Copy the records below, putting "Offerta" in place of every "In sconto" and leaving everything else unchanged.

══ Exercise data ══

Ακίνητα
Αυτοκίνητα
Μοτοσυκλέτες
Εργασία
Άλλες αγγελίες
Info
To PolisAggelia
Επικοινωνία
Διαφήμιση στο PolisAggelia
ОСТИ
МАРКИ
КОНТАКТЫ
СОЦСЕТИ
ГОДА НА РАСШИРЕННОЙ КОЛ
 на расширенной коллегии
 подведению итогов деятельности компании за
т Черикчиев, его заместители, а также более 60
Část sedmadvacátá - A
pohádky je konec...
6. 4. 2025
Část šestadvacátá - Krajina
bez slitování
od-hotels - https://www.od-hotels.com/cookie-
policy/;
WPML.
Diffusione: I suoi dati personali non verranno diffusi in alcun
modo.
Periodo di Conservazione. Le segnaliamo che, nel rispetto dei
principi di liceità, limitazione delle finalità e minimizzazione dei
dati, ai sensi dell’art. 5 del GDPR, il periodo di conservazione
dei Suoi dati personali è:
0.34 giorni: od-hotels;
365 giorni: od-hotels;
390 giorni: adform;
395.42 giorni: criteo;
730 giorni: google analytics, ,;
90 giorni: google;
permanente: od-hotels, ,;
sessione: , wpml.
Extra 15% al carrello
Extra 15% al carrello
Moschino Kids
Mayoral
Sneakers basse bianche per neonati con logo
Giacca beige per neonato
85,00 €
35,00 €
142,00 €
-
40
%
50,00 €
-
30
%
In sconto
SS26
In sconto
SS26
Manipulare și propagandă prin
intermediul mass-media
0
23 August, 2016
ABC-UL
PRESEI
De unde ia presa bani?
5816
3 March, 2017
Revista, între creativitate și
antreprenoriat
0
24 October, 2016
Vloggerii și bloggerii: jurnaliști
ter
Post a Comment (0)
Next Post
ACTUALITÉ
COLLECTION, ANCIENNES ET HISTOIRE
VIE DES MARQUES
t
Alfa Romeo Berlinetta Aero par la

═══

Finished task
Ακίνητα
Αυτοκίνητα
Μοτοσυκλέτες
Εργασία
Άλλες αγγελίες
Info
To PolisAggelia
Επικοινωνία
Διαφήμιση στο PolisAggelia
ОСТИ
МАРКИ
КОНТАКТЫ
СОЦСЕТИ
ГОДА НА РАСШИРЕННОЙ КОЛ
 на расширенной коллегии
 подведению итогов деятельности компании за
т Черикчиев, его заместители, а также более 60
Část sedmadvacátá - A
pohádky je konec...
6. 4. 2025
Část šestadvacátá - Krajina
bez slitování
od-hotels - https://www.od-hotels.com/cookie-
policy/;
WPML.
Diffusione: I suoi dati personali non verranno diffusi in alcun
modo.
Periodo di Conservazione. Le segnaliamo che, nel rispetto dei
principi di liceità, limitazione delle finalità e minimizzazione dei
dati, ai sensi dell’art. 5 del GDPR, il periodo di conservazione
dei Suoi dati personali è:
0.34 giorni: od-hotels;
365 giorni: od-hotels;
390 giorni: adform;
395.42 giorni: criteo;
730 giorni: google analytics, ,;
90 giorni: google;
permanente: od-hotels, ,;
sessione: , wpml.
Extra 15% al carrello
Extra 15% al carrello
Moschino Kids
Mayoral
Sneakers basse bianche per neonati con logo
Giacca beige per neonato
85,00 €
35,00 €
142,00 €
-
40
%
50,00 €
-
30
%
Offerta
SS26
Offerta
SS26
Manipulare și propagandă prin
intermediul mass-media
0
23 August, 2016
ABC-UL
PRESEI
De unde ia presa bani?
5816
3 March, 2017
Revista, între creativitate și
antreprenoriat
0
24 October, 2016
Vloggerii și bloggerii: jurnaliști
ter
Post a Comment (0)
Next Post
ACTUALITÉ
COLLECTION, ANCIENNES ET HISTOIRE
VIE DES MARQUES
t
Alfa Romeo Berlinetta Aero par la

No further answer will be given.